Excerpted records START

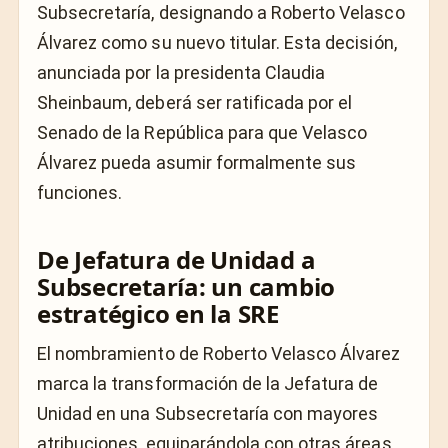
Subsecretaría, designando a Roberto Velasco
Álvarez como su nuevo titular. Esta decisión,
anunciada por la presidenta Claudia
Sheinbaum, deberá ser ratificada por el
Senado de la República para que Velasco
Álvarez pueda asumir formalmente sus
funciones.
De Jefatura de Unidad a
Subsecretaría: un cambio
estratégico en la SRE
El nombramiento de Roberto Velasco Álvarez
marca la transformación de la Jefatura de
Unidad en una Subsecretaría con mayores
atribuciones, equiparándola con otras áreas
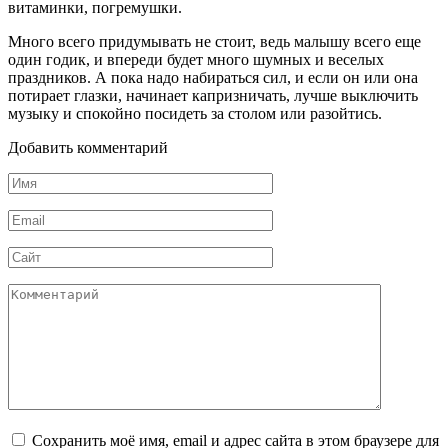
витаминки, погремушки.
Много всего придумывать не стоит, ведь малышу всего еще
один годик, и впереди будет много шумных и веселых
праздников. А пока надо набираться сил, и если он или она
потирает глазки, начинает капризничать, лучше выключить
музыку и спокойно посидеть за столом или разойтись.
Добавить комментарий
Имя
*
Email
*
Сайт
Комментарий
Сохранить моё имя, email и адрес сайта в этом браузере для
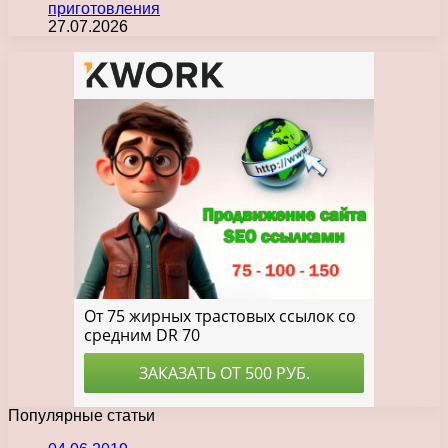
приготовления
27.07.2026
Популярные статьи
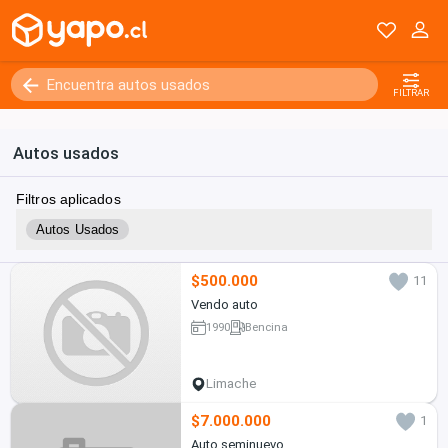
Kilómetros
0 - 250000+
FILTRAR
Autos usados
Filtros aplicados
Autos Usados
$500.000
11
Vendo auto
1990
Bencina
Limache
$7.000.000
1
Auto seminuevo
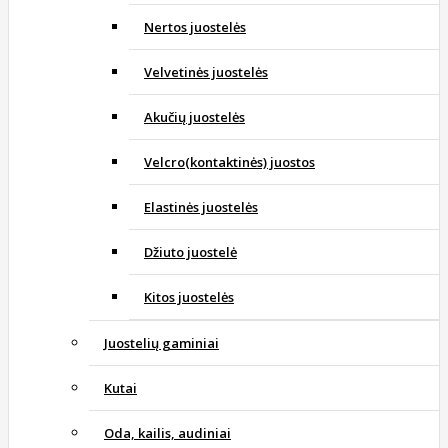
Nertos juostelės
Velvetinės juostelės
Akučių juostelės
Velcro(kontaktinės) juostos
Elastinės juostelės
Džiuto juostelė
Kitos juostelės
Juostelių gaminiai
Kutai
Oda, kailis, audiniai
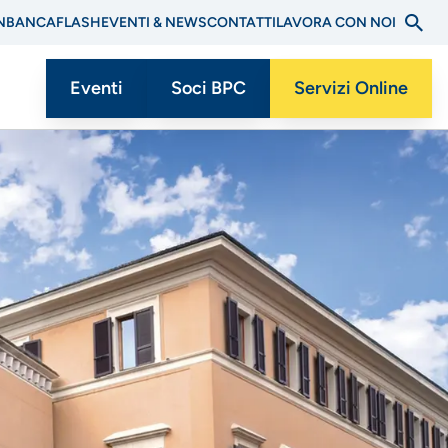
N
BANCAFLASH
EVENTI & NEWS
CONTATTI
LAVORA CON NOI
Eventi
Soci BPC
Servizi Online
Menu
CTA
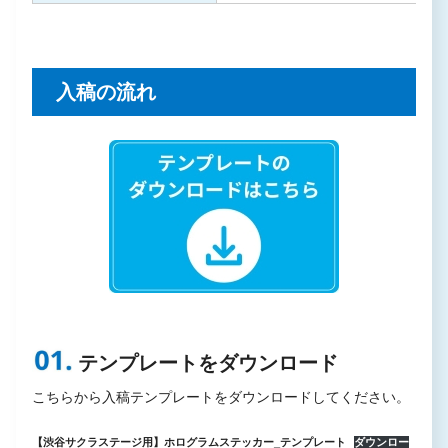
入稿の流れ
テンプレートをダウンロード
こちらから入稿テンプレートをダウンロードしてください。
【渋谷サクラステージ用】ホログラムステッカー_テンプレート
ダウンロー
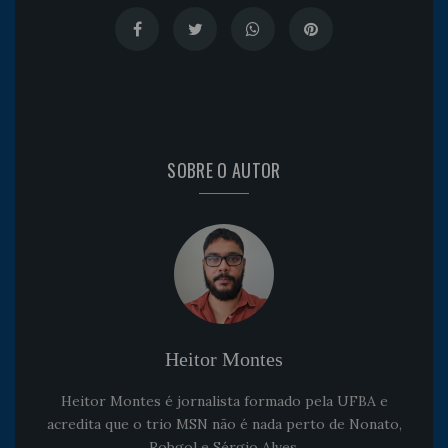
SOBRE O AUTOR
Heitor Montes
Heitor Montes é jornalista formado pela UFBA e
acredita que o trio MSN não é nada perto de Nonato,
Robgol e Sérgio Alves.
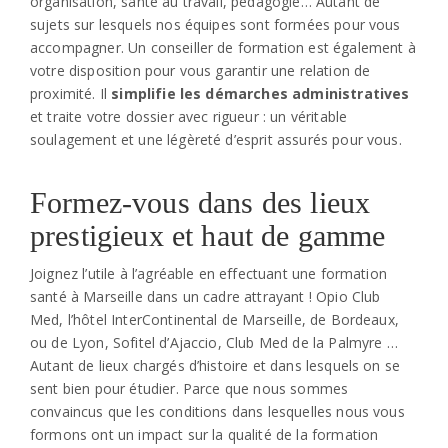
organisation, santé au travail, pédagogie… Autant de
sujets sur lesquels nos équipes sont formées pour vous
accompagner. Un conseiller de formation est également à
votre disposition pour vous garantir une relation de
proximité. Il
simplifie les démarches administratives
et traite votre dossier avec rigueur : un véritable
soulagement et une légèreté d’esprit assurés pour vous.
Formez-vous dans des lieux
prestigieux et haut de gamme
Joignez l’utile à l’agréable en effectuant une formation
santé à Marseille dans un cadre attrayant ! Opio Club
Med, l’hôtel InterContinental de Marseille, de Bordeaux,
ou de Lyon, Sofitel d’Ajaccio, Club Med de la Palmyre …
Autant de lieux chargés d’histoire et dans lesquels on se
sent bien pour étudier. Parce que nous sommes
convaincus que les conditions dans lesquelles nous vous
formons ont un impact sur la qualité de la formation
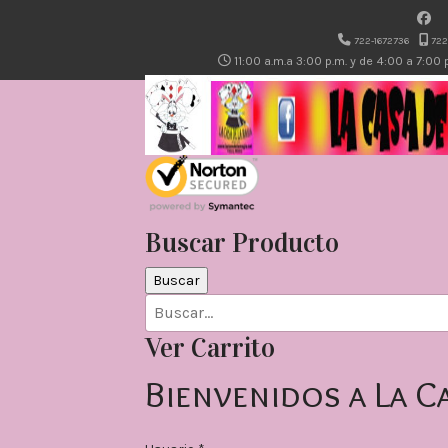
722-1672736
722
11:00 a.m.a 3:00 p.m. y de 4:00 a 7:00
Buscar Producto
Ver Carrito
Bienvenidos a La C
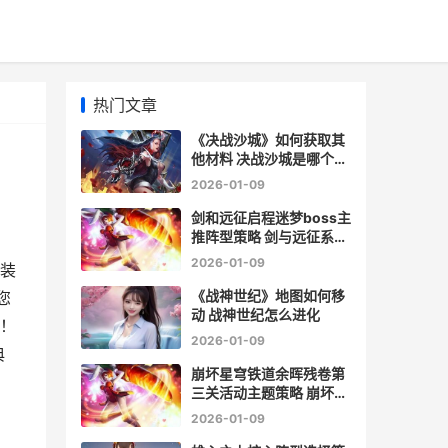
热门文章
《决战沙城》如何获取其
他材料 决战沙城是哪个公
司开发的
2026-01-09
剑和远征启程迷梦boss主
推阵型策略 剑与远征系列
迷宫出现俩门
2026-01-09
装
《战神世纪》地图如何移
您
动 战神世纪怎么进化
！
2026-01-09
典
崩坏星穹铁道余晖残卷第
三关活动主题策略 崩坏星
穹铁道角色爆料
2026-01-09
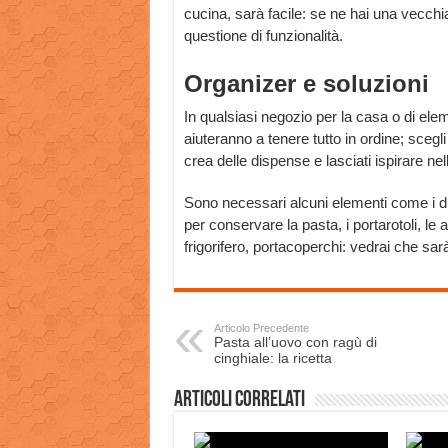
cucina, sarà facile: se ne hai una vecchia,
questione di funzionalità.
Organizer e soluzioni
In qualsiasi negozio per la casa o di elem
aiuteranno a tenere tutto in ordine; scegl
crea delle dispense e lasciati ispirare nel
Sono necessari alcuni elementi come i divis
per conservare la pasta, i portarotoli, le a
frigorifero, portacoperchi: vedrai che sarà
Articolo Precedente
Pasta all’uovo con ragù di
cinghiale: la ricetta
Articoli correlati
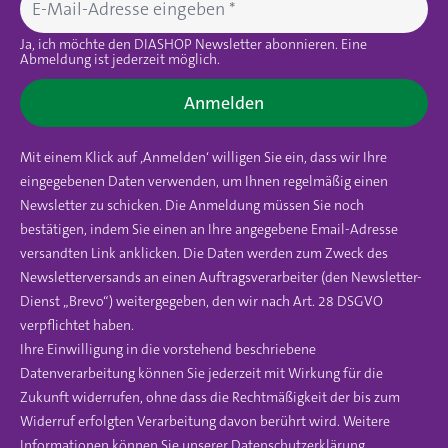
Ja, ich möchte den DIASHOP Newsletter abonnieren. Eine
Abmeldung ist jederzeit möglich.
Anmelden
Mit einem Klick auf ‚Anmelden‘ willigen Sie ein, dass wir Ihre
eingegebenen Daten verwenden, um Ihnen regelmäßig einen
Newsletter zu schicken. Die Anmeldung müssen Sie noch
bestätigen, indem Sie einen an Ihre angegebene Email-Adresse
versandten Link anklicken. Die Daten werden zum Zweck des
Newsletterversands an einen Auftragsverarbeiter (den Newsletter-
Dienst „Brevo“) weitergegeben, den wir nach Art. 28 DSGVO
verpflichtet haben.
Ihre Einwilligung in die vorstehend beschriebene
Datenverarbeitung können Sie jederzeit mit Wirkung für die
Zukunft widerrufen, ohne dass die Rechtmäßigkeit der bis zum
Widerruf erfolgten Verarbeitung davon berührt wird. Weitere
Informationen können Sie unserer
Datenschutzerklärung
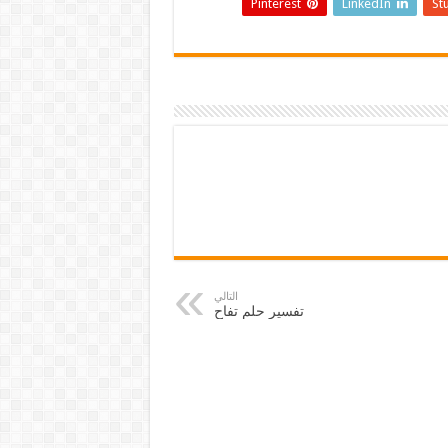
Pinterest
LinkedIn
St
التالي
تفسير حلم تفاح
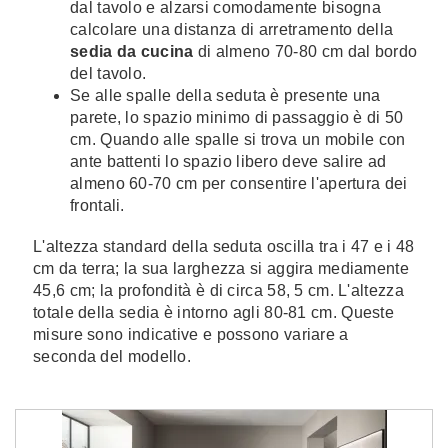
dal tavolo e alzarsi comodamente bisogna
calcolare una distanza di arretramento della
sedia da cucina
di almeno 70-80 cm dal bordo
del tavolo.
Se alle spalle della seduta è presente una
parete, lo spazio minimo di passaggio è di 50
cm. Quando alle spalle si trova un mobile con
ante battenti lo spazio libero deve salire ad
almeno 60-70 cm per consentire l'apertura dei
frontali.
L'altezza standard della seduta oscilla tra i 47 e i 48
cm da terra; la sua larghezza si aggira mediamente
45,6 cm; la profondità è di circa 58, 5 cm. L'altezza
totale della sedia è intorno agli 80-81 cm. Queste
misure sono indicative e possono variare a
seconda del modello.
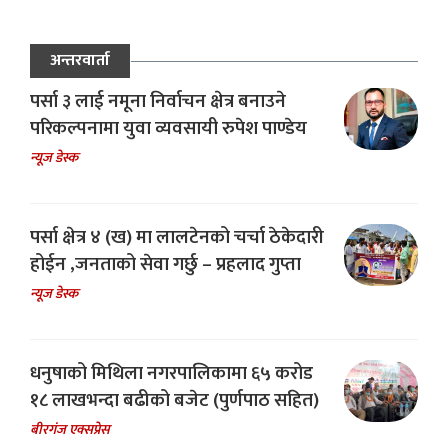
अन्तरवार्ता
पर्सा ३ लाई नमूना निर्वाचन क्षेत्र बनाउने
परिकल्पनामा युवा व्यवसायी रुपेश पाण्डेय
न्यूज डेस्क
पर्सा क्षेत्र ४ (ख) मा लालटेनको चर्चा ठेकेदारी
होईन ,जनताको सेवा गर्छु – प्रहलाद गुप्ता
न्यूज डेस्क
धनुषाको मिथिला नगरपालिकामा ६५ करोड
१८ लाखभन्दा बढीको बजेट (पुर्णपाठ सहित)
बीरगंज एक्सप्रेस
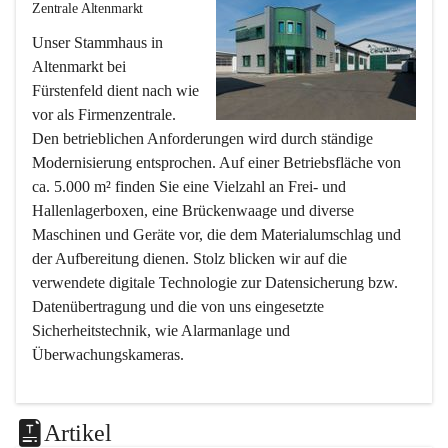
Zentrale Altenmarkt
Unser Stammhaus in 
Altenmarkt bei 
Fürstenfeld dient nach wie 
vor als Firmenzentrale. 
Den betrieblichen Anforderungen wird durch ständige 
Modernisierung entsprochen. Auf einer Betriebsfläche von 
ca. 5.000 m² finden Sie eine Vielzahl an Frei- und 
Hallenlagerboxen, eine Brückenwaage und diverse 
Maschinen und Geräte vor, die dem Materialumschlag und 
der Aufbereitung dienen. Stolz blicken wir auf die 
verwendete digitale Technologie zur Datensicherung bzw. 
Datenübertragung und die von uns eingesetzte 
Sicherheitstechnik, wie Alarmanlage und 
Überwachungskameras.
Filiale Übersbach
Artikel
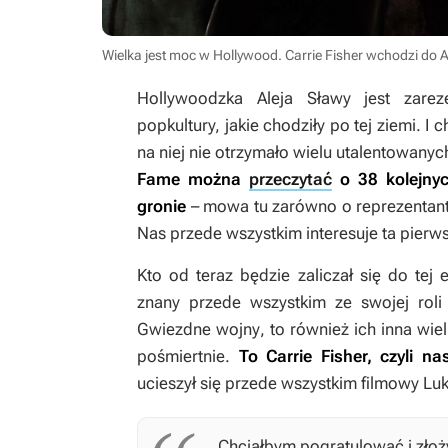
Wielka jest moc w Hollywood. Carrie Fisher wchodzi do A
Hollywoodzka Aleja Sławy jest zare
popkultury, jakie chodziły po tej ziemi. I
na niej nie otrzymało wielu utalentowanyc
Fame można
przeczytać
o 38 kolejnyc
gronie
– mowa tu zarówno o reprezentantach
Nas przede wszystkim interesuje ta pierw
Kto od teraz będzie zaliczał się do tej
znany przede wszystkim ze swojej ro
Gwiezdne wojny
, to również ich inna wi
pośmiertnie.
To Carrie Fisher, czyli n
ucieszył się przede wszystkim filmowy Lu
Chciałbym pogratulować i zło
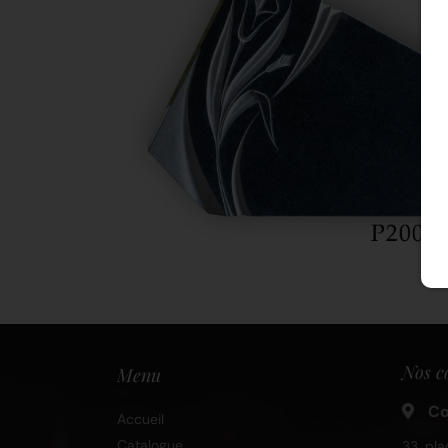
Nos c
Menu
Co
Accueil
Catalogue
33, pla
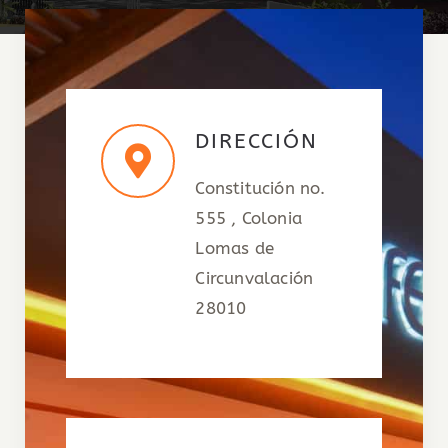
DIRECCIÓN
Constitución no.
555 , Colonia
Lomas de
Circunvalación
28010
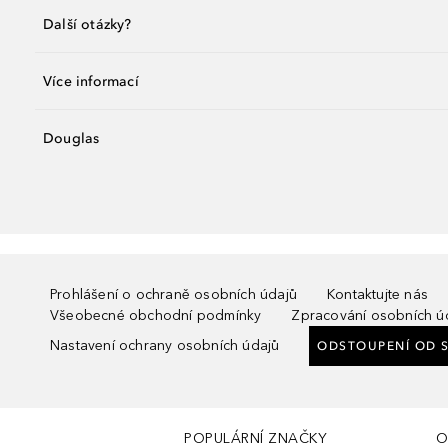
Další otázky?
Více informací
Douglas
Prohlášení o ochraně osobních údajů
Kontaktujte nás
Všeobecné obchodní podmínky
Zpracování osobních ú
Nastavení ochrany osobních údajů
ODSTOUPENÍ OD 
POPULÁRNÍ ZNAČKY
O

Excerpted records END

__Activity__. Return the listing verbatim; pictures are not part of the copy.

__Answer section__.
Subsecretaría, designando a Roberto Velasco
Álvarez como su nuevo titular. Esta decisión,
anunciada por la presidenta Claudia
Sheinbaum, deberá ser ratificada por el
Senado de la República para que Velasco
Álvarez pueda asumir formalmente sus
funciones.
De Jefatura de Unidad a
Subsecretaría: un cambio
estratégico en la SRE
El nombramiento de Roberto Velasco Álvarez
marca la transformación de la Jefatura de
Unidad en una Subsecretaría con mayores
atribuciones, equiparándola con otras áreas
витаминки, погремушки.
Много всего придумывать не стоит, ведь малышу всего еще
один годик, и впереди будет много шумных и веселых
праздников. А пока надо набираться сил, и если он или она
потирает глазки, начинает капризничать, лучше выключить
музыку и спокойно посидеть за столом или разойтись.
Добавить комментарий
Имя
*
Email
*
Сайт
Комментарий
Сохранить моё имя, email и адрес сайта в этом браузере для
приготовления
27.07.2026
Популярные статьи
Kilómetros
0 - 250000+
FILTRAR
Autos usados
Filtros aplicados
Autos Usados
$500.000
11
Vendo auto
1990
Bencina
Limache
$7.000.000
1
Auto seminuevo
Nertos juostelės
Velvetinės juostelės
Akučių juostelės
Velcro(kontaktinės) juostos
Elastinės juostelės
Džiuto juostelė
Kitos juostelės
Juostelių gaminiai
Kutai
Oda, kailis, audiniai
N
BANCAFLASH
EVENTI & NEWS
CONTATTI
LAVORA CON NOI
Eventi
Soci BPC
Servizi Online
Menu
CTA
入稿の流れ
テンプレートをダウンロード
こちらから入稿テンプレートをダウンロードしてください。
【渋谷サクラステージ用】ホログラムステッカー_テンプレート
ダウンロー
SOBRE O AUTOR
Heitor Montes
Heitor Montes é jornalista formado pela UFBA e
acredita que o trio MSN não é nada perto de Nonato,
Robgol e Sérgio Alves.
organisation, santé au travail, pédagogie… Autant de
sujets sur lesquels nos équipes sont formées pour vous
accompagner. Un conseiller de formation est également à
votre disposition pour vous garantir une relation de
proximité. Il
simplifie les démarches administratives
et traite votre dossier avec rigueur : un véritable
soulagement et une légèreté d’esprit assurés pour vous.
Formez-vous dans des lieux
prestigieux et haut de gamme
Joignez l’utile à l’agréable en effectuant une formation
santé à Marseille dans un cadre attrayant ! Opio Club
Med, l’hôtel InterContinental de Marseille, de Bordeaux,
ou de Lyon, Sofitel d’Ajaccio, Club Med de la Palmyre …
Autant de lieux chargés d’histoire et dans lesquels on se
sent bien pour étudier. Parce que nous sommes
convaincus que les conditions dans lesquelles nous vous
formons ont un impact sur la qualité de la formation
722-1672736
722
11:00 a.m.a 3:00 p.m. y de 4:00 a 7:00
Buscar Producto
Ver Carrito
Bienvenidos a La C
热门文章
《决战沙城》如何获取其
他材料 决战沙城是哪个公
司开发的
2026-01-09
剑和远征启程迷梦boss主
推阵型策略 剑与远征系列
迷宫出现俩门
2026-01-09
装
《战神世纪》地图如何移
您
动 战神世纪怎么进化
！
2026-01-09
典
崩坏星穹铁道余晖残卷第
三关活动主题策略 崩坏星
穹铁道角色爆料
2026-01-09
cucina, sarà facile: se ne hai una vecchia,
questione di funzionalità.
Organizer e soluzioni
In qualsiasi negozio per la casa o di elem
aiuteranno a tenere tutto in ordine; scegl
crea delle dispense e lasciati ispirare nel
Sono necessari alcuni elementi come i divis
per conservare la pasta, i portarotoli, le a
frigorifero, portacoperchi: vedrai che sarà
Articolo Precedente
Pasta all’uovo con ragù di
cinghiale: la ricetta
Articoli correlati
Ja, ich möchte den DIASHOP Newsletter abonnieren. Eine
Abmeldung ist jederzeit möglich.
Anmelden
Mit einem Klick auf ‚Anmelden‘ willigen Sie ein, dass wir Ihre
eingegebenen Daten verwenden, um Ihnen regelmäßig einen
Newsletter zu schicken. Die Anmeldung müssen Sie noch
bestätigen, indem Sie einen an Ihre angegebene Email-Adresse
versandten Link anklicken. Die Daten werden zum Zweck des
Newsletterversands an einen Auftragsverarbeiter (den Newsletter-
Dienst „Brevo“) weitergegeben, den wir nach Art. 28 DSGVO
verpflichtet haben.
Ihre Einwilligung in die vorstehend beschriebene
Datenverarbeitung können Sie jederzeit mit Wirkung für die
Zukunft widerrufen, ohne dass die Rechtmäßigkeit der bis zum
Widerruf erfolgten Verarbeitung davon berührt wird. Weitere
Informationen können Sie unserer
Datenschutzerklärung
Pinterest
LinkedIn
St
التالي
تفسير حلم تفاح
dal tavolo e alzarsi comodamente bisogna
calcolare una distanza di arretramento della
sedia da cucina
di almeno 70-80 cm dal bordo
del tavolo.
Se alle spalle della seduta è presente una
parete, lo spazio minimo di passaggio è di 50
cm. Quando alle spalle si trova un mobile con
ante battenti lo spazio libero deve salire ad
almeno 60-70 cm per consentire l'apertura dei
frontali.
L'altezza standard della seduta oscilla tra i 47 e i 48
cm da terra; la sua larghezza si aggira mediamente
45,6 cm; la profondità è di circa 58, 5 cm. L'altezza
totale della sedia è intorno agli 80-81 cm. Queste
misure sono indicative e possono variare a
seconda del modello.
अन्तरवार्ता
पर्सा ३ लाई नमूना निर्वाचन क्षेत्र बनाउने
परिकल्पनामा युवा व्यवसायी रुपेश पाण्डेय
न्यूज डेस्क
पर्सा क्षेत्र ४ (ख) मा लालटेनको चर्चा ठेकेदारी
होईन ,जनताको सेवा गर्छु – प्रहलाद गुप्ता
न्यूज डेस्क
धनुषाको मिथिला नगरपालिकामा ६५ करोड
१८ लाखभन्दा बढीको बजेट (पुर्णपाठ सहित)
बीरगंज एक्सप्रेस
Zentrale Altenmarkt
Unser Stammhaus in 
Altenmarkt bei 
Fürstenfeld dient nach wie 
vor als Firmenzentrale. 
Den betrieblichen Anforderungen wird durch ständige 
Modernisierung entsprochen. Auf einer Betriebsfläche von 
ca. 5.000 m² finden Sie eine Vielzahl an Frei- und 
Hallenlagerboxen, eine Brückenwaage und diverse 
Maschinen und Geräte vor, die dem Materialumschlag und 
der Aufbereitung dienen. Stolz blicken wir auf die 
verwendete digitale Technologie zur Datensicherung bzw. 
Datenübertragung und die von uns eingesetzte 
Sicherheitstechnik, wie Alarmanlage und 
Überwachungskameras.
Filiale Übersbach
Artikel
Wielka jest moc w Hollywood. Carrie Fisher wchodzi do A
Hollywoodzka Aleja Sławy jest zare
popkultury, jakie chodziły po tej ziemi. I
na niej nie otrzymało wielu utalentowanyc
Fame można
przeczytać
o 38 kolejnyc
gronie
– mowa tu zarówno o reprezentantach
Nas przede wszystkim interesuje ta pierw
Kto od teraz będzie zaliczał się do tej
znany przede wszystkim ze swojej ro
Gwiezdne wojny
, to również ich inna wi
pośmiertnie.
To Carrie Fisher, czyli n
ucieszył się przede wszystkim filmowy Lu
Chciałbym pogratulować i zło
Nos c
Menu
Co
Accueil
Catalogue
33, pla
DIRECCIÓN
Constitución no.
555 , Colonia
Lomas de
Circunvalación
28010
Další otázky?
Více informací
Douglas
Prohlášení o ochraně osobních údajů
Kontaktujte nás
Všeobecné obchodní podmínky
Zpracování osobních ú
Nastavení ochrany osobních údajů
ODSTOUPENÍ OD 
POPULÁRNÍ ZNAČKY
O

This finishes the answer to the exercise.